CHOmics, Inc., San Diego, California, USA.
Nat Biotechnol. 2013 Aug;31(8):759-65. doi: 10.1038/nbt.2624. Epub 2013 Jul 21.
Chinese hamster ovary (CHO) cells, first isolated in 1957, are the preferred production host for many therapeutic proteins. Although genetic heterogeneity among CHO cell lines has been well documented, a systematic, nucleotide-resolution characterization of their genotypic differences has been stymied by the lack of a unifying genomic resource for CHO cells. Here we report a 2.4-Gb draft genome sequence of a female Chinese hamster, Cricetulus griseus, harboring 24,044 genes. We also resequenced and analyzed the genomes of six CHO cell lines from the CHO-K1, DG44 and CHO-S lineages. This analysis identified hamster genes missing in different CHO cell lines, and detected >3.7 million single-nucleotide polymorphisms (SNPs), 551,240 indels and 7,063 copy number variations. Many mutations are located in genes with functions relevant to bioprocessing, such as apoptosis. The details of this genetic diversity highlight the value of the hamster genome as the reference upon which CHO cells can be studied and engineered for protein production.
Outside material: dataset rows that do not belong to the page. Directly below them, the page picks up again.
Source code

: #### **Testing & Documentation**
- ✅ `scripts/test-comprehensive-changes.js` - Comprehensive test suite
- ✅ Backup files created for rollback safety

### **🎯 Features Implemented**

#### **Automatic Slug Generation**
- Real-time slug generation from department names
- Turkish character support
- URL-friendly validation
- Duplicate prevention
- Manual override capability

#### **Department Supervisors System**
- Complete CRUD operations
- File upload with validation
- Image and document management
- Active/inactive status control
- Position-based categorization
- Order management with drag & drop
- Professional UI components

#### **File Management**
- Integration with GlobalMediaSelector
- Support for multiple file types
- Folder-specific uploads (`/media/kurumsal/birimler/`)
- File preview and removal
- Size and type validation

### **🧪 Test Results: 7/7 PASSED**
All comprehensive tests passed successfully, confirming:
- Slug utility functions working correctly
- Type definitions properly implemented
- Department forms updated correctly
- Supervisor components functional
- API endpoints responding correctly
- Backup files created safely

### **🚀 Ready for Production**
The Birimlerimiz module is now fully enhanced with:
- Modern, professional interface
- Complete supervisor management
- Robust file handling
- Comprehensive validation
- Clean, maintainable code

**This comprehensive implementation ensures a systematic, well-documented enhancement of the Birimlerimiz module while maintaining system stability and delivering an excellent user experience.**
中国仓鼠卵巢(CHO)细胞于 1957 年首次分离,是许多治疗性蛋白的首选生产宿主。尽管 CHO 细胞系之间存在遗传异质性已得到充分证实,但由于缺乏 CHO 细胞的统一基因组资源,对其基因型差异进行系统的核苷酸分辨率特征描述一直受到阻碍。在这里,我们报告了一只雌性中国仓鼠(Cricetulus griseus)的 2.4-Gb 草图基因组序列,其中包含 24044 个基因。我们还对来自 CHO-K1、DG44 和 CHO-S 谱系的 6 个 CHO 细胞系的基因组进行了重测序和分析。这项分析确定了不同 CHO 细胞系中缺失的仓鼠基因,并检测到超过 370 万个单核苷酸多态性(SNP)、551240 个插入缺失和 7063 个拷贝数变异。许多突变位于与生物加工相关的基因中,如凋亡。这种遗传多样性的细节突出了仓鼠基因组作为 CHO 细胞研究和工程化用于蛋白质生产的参考基因组的价值。